Orage médical à l'horizon

Publié le par Andrei LUDOSAN

Quel orage (de propos)... avant même que ne tombe la moindre goutte d’eau.

Tous s’empressent de donner leurs avis (fort expert!) sur ce qui va (certainement!) se passer. D’autres ont déjà des idées sur ce qu’il faut faire afin d’éviter “les dérives”. Etc., etc.
Mais... à l’origine de cet orage de propos, il y a quoi ?

Simplement l’annonce de la prochaine création d’un site Internet ( http://www.note2bib.com ) qui permettra aux usagers de “noter” les médecins.

Je vous passe les opinions, nombreuses, de prétendus “sages”.... A défaut de nous convaincre de la dangerosité future dudit site, elles nous persuadent surtout de la sottise présente des auteurs de ces propos.

Pour ma part, je ne comprends pas cet émoi: ça fait des lustres qu’on “note”, sur Internet ou dans la presse écrite, des produits et des services. En quoi le service “médical” devrait-il en être exempt?

Et je ne comprends pas non plus la prétendue possible nuisance. Le secret médical risque d’en pâtir? Désolé pour ceux des médecins qui le pensent, c’est qu’ils n’ont rien compris au secret médical (et cette incompréhension, de la part d’un médecin, me parait, hélas, bien grave): le secret appartient et concerne le patient, pas le médecin. Un patient qui consulte ne prête aucun serment préalablement. Les propos du médecin, ses décisions thérapeutiques, etc. sont, de facto, publiques. Ou, en tout cas, publiables. D’autant plus que le patient va consulter “le médecin” Dupont (donc une fonction d’utilité publique, dont Mr Dupont n’est que le vecteur occasionnel) et certainement pas la personne privée de Mr Dupont.
En sens inverse, Mr Dupont, avant de pouvoir placarder à l’entrée de son cabinet l’enseigne “médecin”, a dû prêter un serment. Dans l’exercice de son rôle de médecin, Mr Dupont a des obligation bien précises. Surtout à l’égard du patient qui franchit le seuil du cabinet pour consulter le médecin et non pas pour boire une bière, entre copains, avec Mr Durant.

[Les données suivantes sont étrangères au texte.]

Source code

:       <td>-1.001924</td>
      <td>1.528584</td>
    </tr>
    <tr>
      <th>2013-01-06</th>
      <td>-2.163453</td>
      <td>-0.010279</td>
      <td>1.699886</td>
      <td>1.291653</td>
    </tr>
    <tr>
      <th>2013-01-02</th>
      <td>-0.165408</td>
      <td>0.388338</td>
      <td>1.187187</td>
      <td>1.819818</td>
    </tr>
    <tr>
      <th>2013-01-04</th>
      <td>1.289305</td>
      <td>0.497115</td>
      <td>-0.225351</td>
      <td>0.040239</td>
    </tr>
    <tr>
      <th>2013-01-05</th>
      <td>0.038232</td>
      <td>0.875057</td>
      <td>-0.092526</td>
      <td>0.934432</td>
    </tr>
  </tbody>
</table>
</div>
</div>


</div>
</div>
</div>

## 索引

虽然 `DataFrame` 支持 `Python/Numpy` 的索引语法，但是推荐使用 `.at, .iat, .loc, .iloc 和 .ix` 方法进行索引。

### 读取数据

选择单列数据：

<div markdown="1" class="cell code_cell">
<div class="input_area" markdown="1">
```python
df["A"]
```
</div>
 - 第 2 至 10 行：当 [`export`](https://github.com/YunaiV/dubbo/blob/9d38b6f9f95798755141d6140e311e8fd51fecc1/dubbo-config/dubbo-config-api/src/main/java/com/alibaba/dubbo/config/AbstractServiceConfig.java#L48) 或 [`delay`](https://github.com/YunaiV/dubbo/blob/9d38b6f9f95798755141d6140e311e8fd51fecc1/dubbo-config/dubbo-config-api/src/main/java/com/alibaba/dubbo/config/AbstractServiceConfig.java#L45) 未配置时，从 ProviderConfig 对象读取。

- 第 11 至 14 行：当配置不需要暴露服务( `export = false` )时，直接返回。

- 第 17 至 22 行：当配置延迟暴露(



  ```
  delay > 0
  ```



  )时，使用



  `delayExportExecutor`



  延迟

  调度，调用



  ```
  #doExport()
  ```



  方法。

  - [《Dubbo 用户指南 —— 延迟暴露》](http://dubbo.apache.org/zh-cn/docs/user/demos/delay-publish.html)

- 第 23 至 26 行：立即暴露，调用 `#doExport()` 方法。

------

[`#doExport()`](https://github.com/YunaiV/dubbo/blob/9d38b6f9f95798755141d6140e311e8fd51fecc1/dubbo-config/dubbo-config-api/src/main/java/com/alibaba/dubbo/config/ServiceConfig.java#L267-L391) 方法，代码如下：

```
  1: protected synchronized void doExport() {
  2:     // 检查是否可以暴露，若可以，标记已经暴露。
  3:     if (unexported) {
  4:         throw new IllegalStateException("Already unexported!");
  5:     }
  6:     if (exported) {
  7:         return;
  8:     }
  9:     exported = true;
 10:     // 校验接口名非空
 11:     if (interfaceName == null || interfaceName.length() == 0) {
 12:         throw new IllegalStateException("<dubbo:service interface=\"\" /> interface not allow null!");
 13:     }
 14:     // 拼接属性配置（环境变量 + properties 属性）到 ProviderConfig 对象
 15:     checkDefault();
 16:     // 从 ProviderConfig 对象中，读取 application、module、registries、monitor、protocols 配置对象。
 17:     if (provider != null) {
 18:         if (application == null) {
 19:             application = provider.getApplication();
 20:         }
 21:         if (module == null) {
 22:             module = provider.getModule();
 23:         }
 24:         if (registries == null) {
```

Que cela nous plaise ou pas, “le médecin” a une obligation de secret. “Le patient-usager” n’en a aucune.

Or, le site annonce qu’il va recueillir les propos et les avis... des patients-usagers. Si ceux-ci souhaitent donc rendre publics leurs problèmes et/ou le contenu du “colloque singulier” qu’ils ont eu avec tel ou tel médecin... grand bien leur fasse.

Quant au CNIL, il semble pencher du côté des médecins qui refusent cette future “horreur” (le CNIL rappelait, suite à 17 plaintes - déjà, alors que le site est encore une hypothèse! - que “on ne peut pas inscrire le nom d’une personne sur un site sans l’avoir informé au préalable”. Sous-entendu: tout médecin qui verrait son nom apparaître sur le site pourrait en demander le retrait). Espérons que le CNIL, dans sa grande sagesse, saura se rappeler qu’il a pour mission la protection des données personnelles.

Autre possible nuisance: réputations professionnelles injustement salies. Le risque, certes,  n’est pas nul. Cela étant, toutes les autres activités humaines qui subissent des “notations” courent, elles-aussi, ce risque. Si les autres vivent avec ce risque, je ne vois aucune raison pour que la médecine et les médecins en soient exempts.

Paradoxalement je crois que, à moyen et long terme, des initiatives comme celle-ci feront beaucoup de bien: aux usagers, certes, mais aussi, à plus long terme, aux médecins eux-mêmes (par des voies que seul le Seigneur - ainsi que le prétentieux auteur de ces lignes - connaissent).